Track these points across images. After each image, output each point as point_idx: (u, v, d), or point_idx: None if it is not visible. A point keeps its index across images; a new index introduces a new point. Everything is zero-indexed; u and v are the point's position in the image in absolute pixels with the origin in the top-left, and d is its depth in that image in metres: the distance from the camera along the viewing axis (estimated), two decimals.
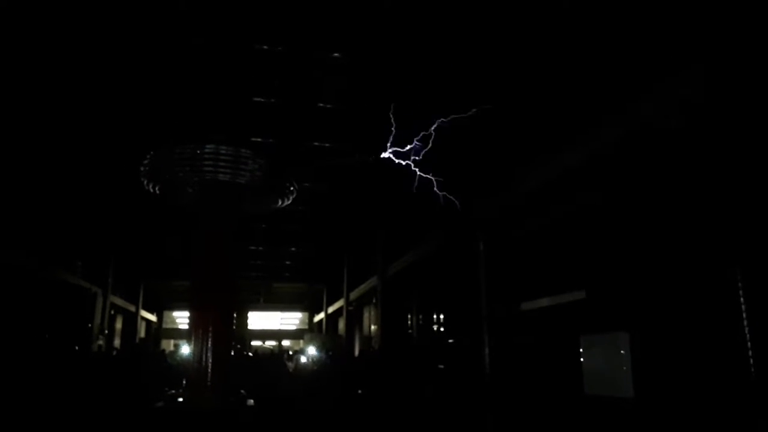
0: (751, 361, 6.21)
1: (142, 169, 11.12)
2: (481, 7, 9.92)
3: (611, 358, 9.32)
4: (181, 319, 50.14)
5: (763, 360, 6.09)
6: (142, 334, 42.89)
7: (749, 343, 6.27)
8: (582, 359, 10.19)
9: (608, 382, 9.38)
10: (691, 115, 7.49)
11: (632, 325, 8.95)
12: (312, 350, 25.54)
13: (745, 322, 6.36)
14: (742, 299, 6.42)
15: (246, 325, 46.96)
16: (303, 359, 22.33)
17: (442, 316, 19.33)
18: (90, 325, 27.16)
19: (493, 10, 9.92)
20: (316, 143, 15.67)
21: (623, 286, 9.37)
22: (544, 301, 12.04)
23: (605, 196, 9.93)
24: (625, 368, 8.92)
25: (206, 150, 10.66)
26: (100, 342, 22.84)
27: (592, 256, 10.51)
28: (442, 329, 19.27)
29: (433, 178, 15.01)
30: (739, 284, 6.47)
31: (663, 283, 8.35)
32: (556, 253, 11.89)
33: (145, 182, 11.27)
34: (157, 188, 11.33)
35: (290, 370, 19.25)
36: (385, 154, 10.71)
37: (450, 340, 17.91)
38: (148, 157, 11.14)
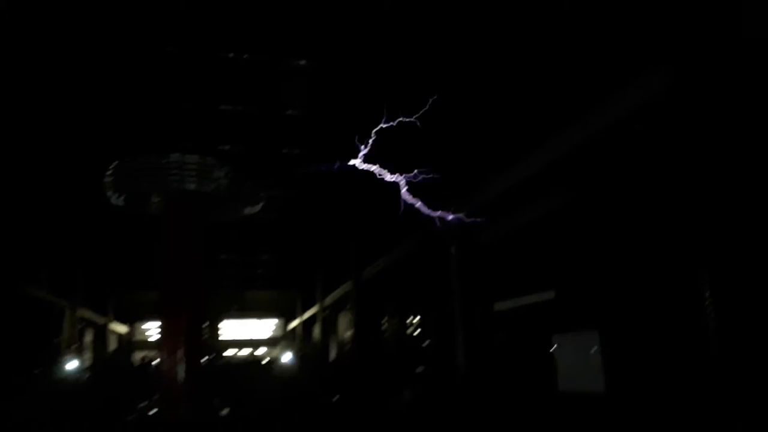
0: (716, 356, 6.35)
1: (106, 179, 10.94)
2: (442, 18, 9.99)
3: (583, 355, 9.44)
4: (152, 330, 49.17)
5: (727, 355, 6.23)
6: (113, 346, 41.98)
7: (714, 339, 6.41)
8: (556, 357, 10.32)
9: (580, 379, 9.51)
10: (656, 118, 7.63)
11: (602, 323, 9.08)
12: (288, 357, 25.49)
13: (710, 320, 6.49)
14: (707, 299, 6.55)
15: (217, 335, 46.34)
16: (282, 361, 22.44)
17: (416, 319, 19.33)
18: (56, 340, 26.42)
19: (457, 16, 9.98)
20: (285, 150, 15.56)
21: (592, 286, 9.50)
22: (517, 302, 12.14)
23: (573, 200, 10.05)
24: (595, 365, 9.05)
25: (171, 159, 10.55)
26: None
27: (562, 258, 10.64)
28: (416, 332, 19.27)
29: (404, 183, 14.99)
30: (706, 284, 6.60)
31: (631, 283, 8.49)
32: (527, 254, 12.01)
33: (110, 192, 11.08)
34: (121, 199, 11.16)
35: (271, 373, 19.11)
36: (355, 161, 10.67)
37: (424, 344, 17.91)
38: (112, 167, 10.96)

--- --- ---

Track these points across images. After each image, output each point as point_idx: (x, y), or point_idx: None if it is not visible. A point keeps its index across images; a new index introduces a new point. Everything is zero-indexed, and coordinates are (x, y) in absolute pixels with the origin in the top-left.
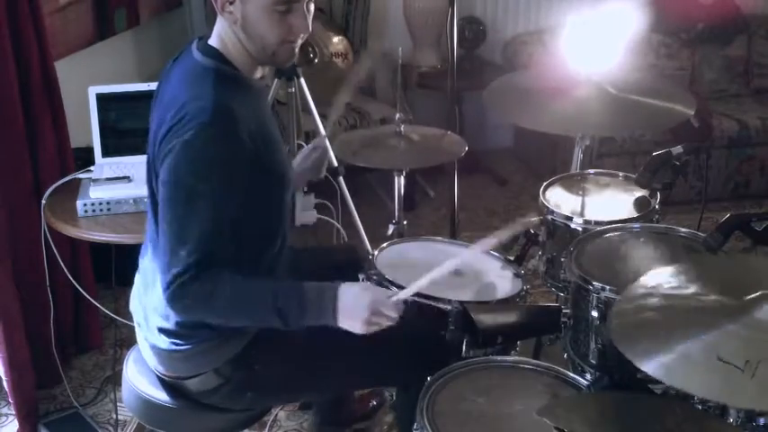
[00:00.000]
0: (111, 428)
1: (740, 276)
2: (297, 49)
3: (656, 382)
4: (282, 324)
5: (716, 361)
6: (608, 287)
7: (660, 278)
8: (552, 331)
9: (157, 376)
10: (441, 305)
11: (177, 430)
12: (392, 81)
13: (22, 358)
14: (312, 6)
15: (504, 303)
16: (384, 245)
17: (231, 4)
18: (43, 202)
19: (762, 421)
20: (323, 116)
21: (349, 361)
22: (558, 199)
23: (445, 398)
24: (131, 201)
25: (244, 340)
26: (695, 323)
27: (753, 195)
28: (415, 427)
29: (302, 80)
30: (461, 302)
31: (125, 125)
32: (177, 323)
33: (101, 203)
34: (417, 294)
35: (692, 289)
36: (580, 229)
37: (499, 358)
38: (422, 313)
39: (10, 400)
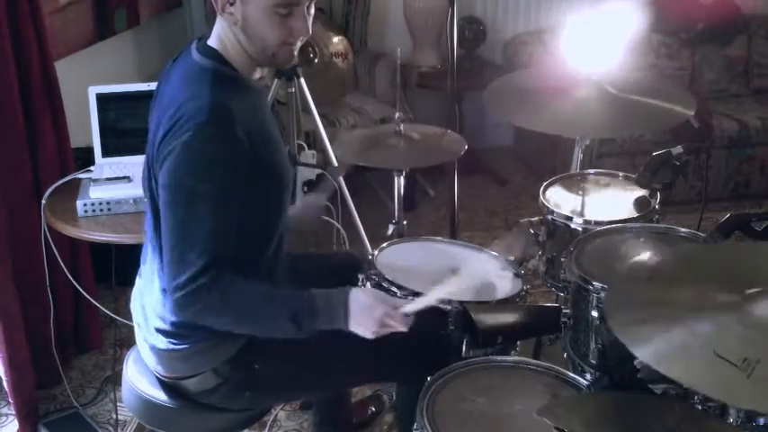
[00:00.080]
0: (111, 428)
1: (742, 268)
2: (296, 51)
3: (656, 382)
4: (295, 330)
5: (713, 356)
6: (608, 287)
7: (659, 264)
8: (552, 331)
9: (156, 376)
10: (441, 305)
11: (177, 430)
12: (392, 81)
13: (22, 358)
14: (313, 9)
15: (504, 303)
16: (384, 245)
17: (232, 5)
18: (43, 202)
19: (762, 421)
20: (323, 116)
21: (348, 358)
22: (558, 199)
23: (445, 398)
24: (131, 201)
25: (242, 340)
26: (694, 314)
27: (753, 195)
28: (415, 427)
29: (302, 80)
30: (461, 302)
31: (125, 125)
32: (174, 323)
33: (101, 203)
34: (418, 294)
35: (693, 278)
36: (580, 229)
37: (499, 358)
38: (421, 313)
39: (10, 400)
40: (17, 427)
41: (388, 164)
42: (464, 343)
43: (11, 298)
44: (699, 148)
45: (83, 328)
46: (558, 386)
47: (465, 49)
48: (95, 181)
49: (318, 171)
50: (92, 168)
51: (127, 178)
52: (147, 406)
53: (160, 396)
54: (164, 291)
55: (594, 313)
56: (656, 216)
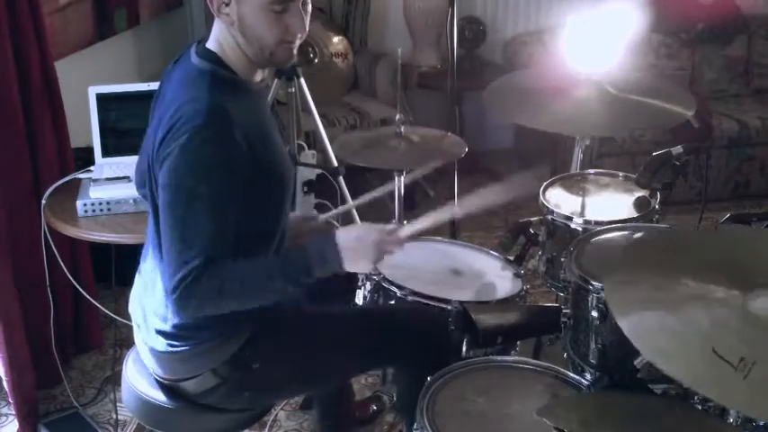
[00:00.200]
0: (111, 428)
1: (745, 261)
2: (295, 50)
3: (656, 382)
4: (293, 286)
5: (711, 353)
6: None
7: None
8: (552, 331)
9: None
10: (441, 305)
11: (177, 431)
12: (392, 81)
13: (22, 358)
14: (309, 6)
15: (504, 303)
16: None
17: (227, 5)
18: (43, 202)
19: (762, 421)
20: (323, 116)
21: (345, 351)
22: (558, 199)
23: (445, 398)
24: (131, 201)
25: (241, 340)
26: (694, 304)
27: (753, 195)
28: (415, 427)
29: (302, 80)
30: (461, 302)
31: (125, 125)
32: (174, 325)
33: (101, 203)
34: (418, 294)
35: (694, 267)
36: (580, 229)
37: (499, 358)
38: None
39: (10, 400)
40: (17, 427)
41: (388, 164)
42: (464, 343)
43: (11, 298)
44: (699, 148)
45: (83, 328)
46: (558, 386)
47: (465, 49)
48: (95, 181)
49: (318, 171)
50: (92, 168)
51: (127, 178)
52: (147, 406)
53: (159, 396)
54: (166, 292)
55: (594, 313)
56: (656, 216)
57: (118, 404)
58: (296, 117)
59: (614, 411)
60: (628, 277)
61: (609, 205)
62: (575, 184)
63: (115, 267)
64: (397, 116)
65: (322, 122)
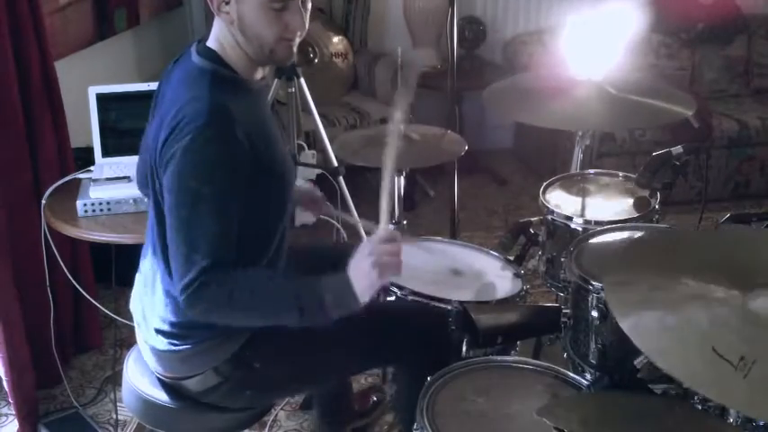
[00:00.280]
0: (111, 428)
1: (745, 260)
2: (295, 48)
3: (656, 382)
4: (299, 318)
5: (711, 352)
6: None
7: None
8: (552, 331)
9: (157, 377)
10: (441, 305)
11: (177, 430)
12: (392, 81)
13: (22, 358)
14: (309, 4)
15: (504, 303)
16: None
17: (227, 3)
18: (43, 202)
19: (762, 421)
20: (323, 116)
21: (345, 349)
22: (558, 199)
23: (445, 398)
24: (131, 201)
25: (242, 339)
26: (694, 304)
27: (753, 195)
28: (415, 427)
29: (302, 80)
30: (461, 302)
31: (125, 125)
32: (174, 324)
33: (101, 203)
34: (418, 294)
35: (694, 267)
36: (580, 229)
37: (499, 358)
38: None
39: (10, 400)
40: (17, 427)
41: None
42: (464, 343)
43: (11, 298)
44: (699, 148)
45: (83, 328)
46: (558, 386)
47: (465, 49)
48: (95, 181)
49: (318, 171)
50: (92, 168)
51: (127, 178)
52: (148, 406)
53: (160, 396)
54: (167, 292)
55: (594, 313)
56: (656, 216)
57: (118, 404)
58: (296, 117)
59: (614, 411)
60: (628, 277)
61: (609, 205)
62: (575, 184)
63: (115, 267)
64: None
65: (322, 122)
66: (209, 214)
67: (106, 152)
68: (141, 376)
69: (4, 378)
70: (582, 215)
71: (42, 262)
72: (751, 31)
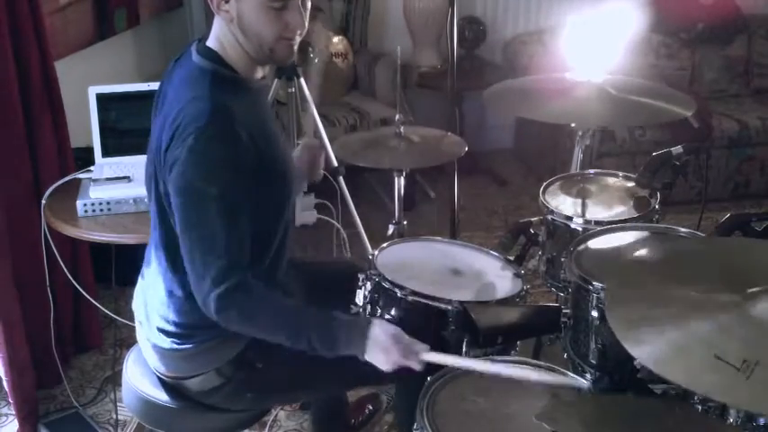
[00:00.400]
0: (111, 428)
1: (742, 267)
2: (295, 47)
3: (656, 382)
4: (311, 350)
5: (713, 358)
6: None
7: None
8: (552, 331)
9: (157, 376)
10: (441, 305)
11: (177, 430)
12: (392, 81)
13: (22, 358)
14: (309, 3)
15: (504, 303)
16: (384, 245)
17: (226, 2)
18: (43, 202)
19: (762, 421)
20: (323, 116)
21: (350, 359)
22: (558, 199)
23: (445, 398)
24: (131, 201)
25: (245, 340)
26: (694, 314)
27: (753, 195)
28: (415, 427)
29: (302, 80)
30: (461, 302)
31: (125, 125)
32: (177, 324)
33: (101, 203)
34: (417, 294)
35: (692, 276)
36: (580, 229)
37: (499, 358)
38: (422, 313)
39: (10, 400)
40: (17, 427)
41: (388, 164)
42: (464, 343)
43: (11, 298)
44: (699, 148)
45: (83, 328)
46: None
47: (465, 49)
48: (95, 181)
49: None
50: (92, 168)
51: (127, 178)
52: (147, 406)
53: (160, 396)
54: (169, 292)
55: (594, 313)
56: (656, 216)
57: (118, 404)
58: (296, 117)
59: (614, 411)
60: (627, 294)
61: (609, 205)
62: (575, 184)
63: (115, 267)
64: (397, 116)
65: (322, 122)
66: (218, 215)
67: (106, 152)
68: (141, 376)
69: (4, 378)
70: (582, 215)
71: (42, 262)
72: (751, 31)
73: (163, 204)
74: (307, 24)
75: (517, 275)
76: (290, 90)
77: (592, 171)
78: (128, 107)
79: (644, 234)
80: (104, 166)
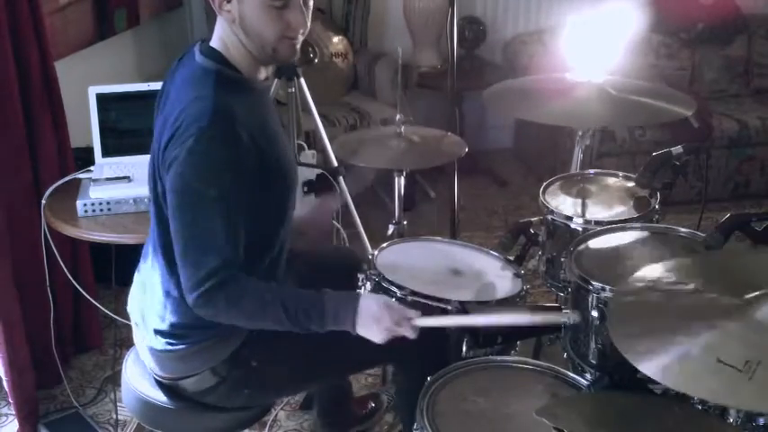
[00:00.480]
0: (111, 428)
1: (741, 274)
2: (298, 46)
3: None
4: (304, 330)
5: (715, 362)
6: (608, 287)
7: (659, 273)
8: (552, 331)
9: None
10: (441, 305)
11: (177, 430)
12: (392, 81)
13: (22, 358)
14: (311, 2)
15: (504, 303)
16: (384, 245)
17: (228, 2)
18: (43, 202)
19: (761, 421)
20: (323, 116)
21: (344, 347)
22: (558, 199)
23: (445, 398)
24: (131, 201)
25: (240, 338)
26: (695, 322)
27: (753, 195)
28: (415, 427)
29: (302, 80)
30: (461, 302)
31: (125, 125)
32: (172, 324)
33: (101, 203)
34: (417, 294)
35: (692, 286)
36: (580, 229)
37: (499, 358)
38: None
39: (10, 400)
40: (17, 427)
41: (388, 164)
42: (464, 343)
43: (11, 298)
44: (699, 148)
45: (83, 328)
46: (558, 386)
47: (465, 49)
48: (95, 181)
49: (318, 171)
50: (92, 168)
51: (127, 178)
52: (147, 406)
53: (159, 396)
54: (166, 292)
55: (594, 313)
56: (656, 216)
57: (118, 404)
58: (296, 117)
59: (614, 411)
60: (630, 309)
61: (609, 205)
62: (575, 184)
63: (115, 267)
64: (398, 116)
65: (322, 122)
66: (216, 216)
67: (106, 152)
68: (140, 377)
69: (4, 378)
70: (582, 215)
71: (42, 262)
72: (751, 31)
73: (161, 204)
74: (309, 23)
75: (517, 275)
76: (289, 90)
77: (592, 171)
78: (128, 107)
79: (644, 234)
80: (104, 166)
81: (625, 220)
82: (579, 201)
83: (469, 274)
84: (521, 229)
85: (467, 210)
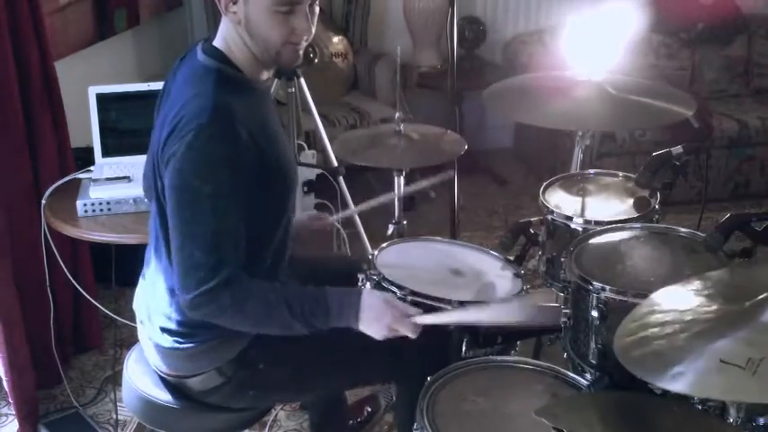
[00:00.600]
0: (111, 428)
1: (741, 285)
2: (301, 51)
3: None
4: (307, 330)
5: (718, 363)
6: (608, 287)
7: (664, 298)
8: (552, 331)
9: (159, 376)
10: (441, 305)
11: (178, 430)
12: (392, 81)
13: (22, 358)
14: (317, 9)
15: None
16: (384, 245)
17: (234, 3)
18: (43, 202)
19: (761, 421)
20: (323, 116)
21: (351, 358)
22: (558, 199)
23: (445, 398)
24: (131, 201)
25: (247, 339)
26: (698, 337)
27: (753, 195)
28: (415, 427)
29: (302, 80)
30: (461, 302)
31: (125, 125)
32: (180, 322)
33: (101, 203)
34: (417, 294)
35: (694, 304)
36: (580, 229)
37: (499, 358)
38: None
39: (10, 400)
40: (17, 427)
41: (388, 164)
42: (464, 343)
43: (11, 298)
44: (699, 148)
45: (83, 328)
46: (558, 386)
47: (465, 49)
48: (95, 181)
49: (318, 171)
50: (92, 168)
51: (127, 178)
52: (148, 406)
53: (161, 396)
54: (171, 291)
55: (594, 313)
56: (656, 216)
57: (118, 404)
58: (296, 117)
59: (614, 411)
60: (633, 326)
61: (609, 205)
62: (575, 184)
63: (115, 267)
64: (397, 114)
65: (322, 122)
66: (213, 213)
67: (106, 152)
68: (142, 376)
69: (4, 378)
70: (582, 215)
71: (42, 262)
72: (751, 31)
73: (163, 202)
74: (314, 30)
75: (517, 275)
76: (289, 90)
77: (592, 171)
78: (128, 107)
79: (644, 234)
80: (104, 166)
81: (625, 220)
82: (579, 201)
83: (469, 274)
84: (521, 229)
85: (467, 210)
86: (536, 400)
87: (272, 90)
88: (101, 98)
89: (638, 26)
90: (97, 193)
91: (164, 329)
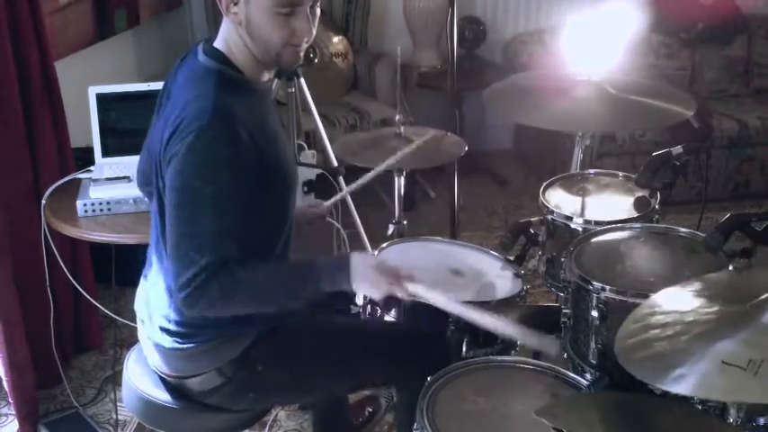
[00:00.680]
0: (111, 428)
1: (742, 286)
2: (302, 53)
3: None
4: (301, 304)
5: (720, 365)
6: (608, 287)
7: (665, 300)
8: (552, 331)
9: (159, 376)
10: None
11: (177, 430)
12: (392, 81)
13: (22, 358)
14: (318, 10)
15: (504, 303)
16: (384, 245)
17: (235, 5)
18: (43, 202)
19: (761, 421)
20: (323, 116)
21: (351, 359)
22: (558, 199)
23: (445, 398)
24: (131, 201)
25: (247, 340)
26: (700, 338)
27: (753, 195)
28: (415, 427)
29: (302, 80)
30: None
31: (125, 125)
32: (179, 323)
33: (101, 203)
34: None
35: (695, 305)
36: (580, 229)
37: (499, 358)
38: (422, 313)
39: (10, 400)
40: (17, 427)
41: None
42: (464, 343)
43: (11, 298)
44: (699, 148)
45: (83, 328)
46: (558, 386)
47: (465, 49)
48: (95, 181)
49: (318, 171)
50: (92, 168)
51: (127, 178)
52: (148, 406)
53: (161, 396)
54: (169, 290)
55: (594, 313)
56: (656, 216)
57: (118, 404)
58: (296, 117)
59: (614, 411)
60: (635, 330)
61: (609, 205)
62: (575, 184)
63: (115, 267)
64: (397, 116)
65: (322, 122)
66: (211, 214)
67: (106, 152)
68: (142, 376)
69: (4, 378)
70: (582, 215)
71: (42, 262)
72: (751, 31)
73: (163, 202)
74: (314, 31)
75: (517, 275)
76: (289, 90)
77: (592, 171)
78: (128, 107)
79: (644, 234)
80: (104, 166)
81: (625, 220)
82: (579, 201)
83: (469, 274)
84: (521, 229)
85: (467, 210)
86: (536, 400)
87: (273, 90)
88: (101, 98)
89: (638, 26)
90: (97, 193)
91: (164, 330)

--- --- ---

> _Task to carry out_
Each line that includes the string "across" should be copied from the data.

> _Your response_
Track these points across images. After each image, output each point as point_idx: (u, v, d), or point_idx: None if it is not visible. A point keeps its index across images; a new index introduces a new point. Everything is zero-indexed; u and v are the point's position in the image in absolute pixels with the origin in the top-left, and d is its depth in that image in metres: the distance from the camera along the viewing axis (estimated), two decimals.
Track these points across images. After each image, output each point as point_idx: (x, y), or point_idx: None if it is not visible. A point keeps its index across images; a new index introduces a new point. Everything is zero-indexed, and coordinates are (x, y) in absolute pixels with the origin in the top-left.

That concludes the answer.